Aim of the exercise =
Restate the records in full, keeping every word as it is.

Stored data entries
__________

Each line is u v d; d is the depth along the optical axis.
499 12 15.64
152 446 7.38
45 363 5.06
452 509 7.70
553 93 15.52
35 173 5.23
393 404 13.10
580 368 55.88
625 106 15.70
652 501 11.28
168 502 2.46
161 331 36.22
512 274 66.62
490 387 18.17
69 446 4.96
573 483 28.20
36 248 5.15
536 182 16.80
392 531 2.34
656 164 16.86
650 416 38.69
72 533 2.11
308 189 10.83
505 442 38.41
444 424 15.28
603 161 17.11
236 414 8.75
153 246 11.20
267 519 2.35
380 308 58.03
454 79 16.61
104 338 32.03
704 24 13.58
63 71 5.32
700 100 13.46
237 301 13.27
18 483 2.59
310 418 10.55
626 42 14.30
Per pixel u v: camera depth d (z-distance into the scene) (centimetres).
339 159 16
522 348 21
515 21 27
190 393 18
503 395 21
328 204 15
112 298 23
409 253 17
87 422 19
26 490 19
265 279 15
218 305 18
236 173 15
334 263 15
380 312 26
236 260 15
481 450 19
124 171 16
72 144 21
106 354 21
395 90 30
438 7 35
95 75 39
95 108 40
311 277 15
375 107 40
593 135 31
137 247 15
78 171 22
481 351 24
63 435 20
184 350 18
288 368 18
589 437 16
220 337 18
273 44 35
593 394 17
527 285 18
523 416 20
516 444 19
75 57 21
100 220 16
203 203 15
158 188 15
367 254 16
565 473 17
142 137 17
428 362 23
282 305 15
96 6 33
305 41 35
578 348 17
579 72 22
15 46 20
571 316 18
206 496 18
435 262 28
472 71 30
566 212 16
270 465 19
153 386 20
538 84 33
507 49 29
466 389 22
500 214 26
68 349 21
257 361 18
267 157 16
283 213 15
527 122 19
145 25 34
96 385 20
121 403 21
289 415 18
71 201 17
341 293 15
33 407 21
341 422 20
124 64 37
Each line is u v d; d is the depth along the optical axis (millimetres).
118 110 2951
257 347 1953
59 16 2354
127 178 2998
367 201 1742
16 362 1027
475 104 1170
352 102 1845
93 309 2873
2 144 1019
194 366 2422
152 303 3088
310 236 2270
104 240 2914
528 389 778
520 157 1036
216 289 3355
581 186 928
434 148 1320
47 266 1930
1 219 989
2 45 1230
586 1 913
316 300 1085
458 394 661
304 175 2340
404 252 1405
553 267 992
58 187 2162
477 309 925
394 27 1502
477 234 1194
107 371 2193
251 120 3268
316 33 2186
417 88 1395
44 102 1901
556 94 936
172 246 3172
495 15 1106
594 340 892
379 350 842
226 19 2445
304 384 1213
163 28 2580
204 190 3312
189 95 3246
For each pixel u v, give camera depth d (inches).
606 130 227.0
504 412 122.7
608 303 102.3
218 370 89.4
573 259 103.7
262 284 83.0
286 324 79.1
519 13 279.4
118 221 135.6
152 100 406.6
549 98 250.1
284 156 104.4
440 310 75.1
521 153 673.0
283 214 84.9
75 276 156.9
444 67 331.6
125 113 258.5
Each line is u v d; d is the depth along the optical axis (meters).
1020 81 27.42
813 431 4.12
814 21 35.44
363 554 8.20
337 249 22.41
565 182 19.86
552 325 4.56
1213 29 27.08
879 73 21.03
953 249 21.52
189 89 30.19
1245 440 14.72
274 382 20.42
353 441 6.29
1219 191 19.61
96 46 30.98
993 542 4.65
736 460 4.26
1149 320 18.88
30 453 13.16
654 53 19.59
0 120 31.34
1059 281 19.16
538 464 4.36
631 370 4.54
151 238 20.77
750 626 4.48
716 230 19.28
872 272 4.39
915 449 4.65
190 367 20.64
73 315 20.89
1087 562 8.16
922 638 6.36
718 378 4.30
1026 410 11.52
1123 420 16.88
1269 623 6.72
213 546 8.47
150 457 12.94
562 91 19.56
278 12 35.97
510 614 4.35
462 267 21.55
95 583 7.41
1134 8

__________

Answer to this exercise =
Each line is u v d; d is the depth along the optical axis.
499 12 15.64
152 446 7.38
45 363 5.06
452 509 7.70
553 93 15.52
35 173 5.23
393 404 13.10
580 368 55.88
625 106 15.70
652 501 11.28
168 502 2.46
161 331 36.22
512 274 66.62
490 387 18.17
69 446 4.96
573 483 28.20
36 248 5.15
536 182 16.80
392 531 2.34
656 164 16.86
650 416 38.69
72 533 2.11
308 189 10.83
505 442 38.41
444 424 15.28
603 161 17.11
236 414 8.75
153 246 11.20
267 519 2.35
380 308 58.03
454 79 16.61
104 338 32.03
704 24 13.58
63 71 5.32
700 100 13.46
237 301 13.27
18 483 2.59
310 418 10.55
626 42 14.30
Per pixel u v: camera depth d (z-distance into the scene) (centimetres).
339 159 16
522 348 21
515 21 27
190 393 18
503 395 21
328 204 15
112 298 23
409 253 17
87 422 19
26 490 19
265 279 15
218 305 18
236 173 15
334 263 15
380 312 26
236 260 15
481 450 19
124 171 16
72 144 21
106 354 21
395 90 30
438 7 35
95 75 39
95 108 40
311 277 15
375 107 40
593 135 31
137 247 15
78 171 22
481 351 24
63 435 20
184 350 18
288 368 18
589 437 16
220 337 18
273 44 35
593 394 17
527 285 18
523 416 20
516 444 19
75 57 21
100 220 16
203 203 15
158 188 15
367 254 16
565 473 17
142 137 17
428 362 23
282 305 15
96 6 33
305 41 35
578 348 17
579 72 22
15 46 20
571 316 18
206 496 18
435 262 28
472 71 30
566 212 16
270 465 19
153 386 20
538 84 33
507 49 29
466 389 22
500 214 26
68 349 21
257 361 18
267 157 16
283 213 15
527 122 19
145 25 34
96 385 20
121 403 21
289 415 18
71 201 17
341 293 15
33 407 21
341 422 20
124 64 37
Each line is u v d; d is the depth along the optical axis (millimetres).
118 110 2951
257 347 1953
59 16 2354
127 178 2998
367 201 1742
16 362 1027
475 104 1170
352 102 1845
93 309 2873
2 144 1019
194 366 2422
152 303 3088
310 236 2270
104 240 2914
528 389 778
520 157 1036
216 289 3355
581 186 928
434 148 1320
47 266 1930
1 219 989
2 45 1230
586 1 913
316 300 1085
458 394 661
304 175 2340
404 252 1405
553 267 992
58 187 2162
477 309 925
394 27 1502
477 234 1194
107 371 2193
251 120 3268
316 33 2186
417 88 1395
44 102 1901
556 94 936
172 246 3172
495 15 1106
594 340 892
379 350 842
226 19 2445
304 384 1213
163 28 2580
204 190 3312
189 95 3246
For each pixel u v, give camera depth d (inches).
606 130 227.0
504 412 122.7
608 303 102.3
218 370 89.4
573 259 103.7
262 284 83.0
286 324 79.1
519 13 279.4
118 221 135.6
152 100 406.6
549 98 250.1
284 156 104.4
440 310 75.1
521 153 673.0
283 214 84.9
75 276 156.9
444 67 331.6
125 113 258.5
Each line is u v d; d is the depth along the optical axis (meters).
1020 81 27.42
813 431 4.12
814 21 35.44
363 554 8.20
337 249 22.41
565 182 19.86
552 325 4.56
1213 29 27.08
879 73 21.03
953 249 21.52
189 89 30.19
1245 440 14.72
274 382 20.42
353 441 6.29
1219 191 19.61
96 46 30.98
993 542 4.65
736 460 4.26
1149 320 18.88
30 453 13.16
654 53 19.59
0 120 31.34
1059 281 19.16
538 464 4.36
631 370 4.54
151 238 20.77
750 626 4.48
716 230 19.28
872 272 4.39
915 449 4.65
190 367 20.64
73 315 20.89
1087 562 8.16
922 638 6.36
718 378 4.30
1026 410 11.52
1123 420 16.88
1269 623 6.72
213 546 8.47
150 457 12.94
562 91 19.56
278 12 35.97
510 614 4.35
462 267 21.55
95 583 7.41
1134 8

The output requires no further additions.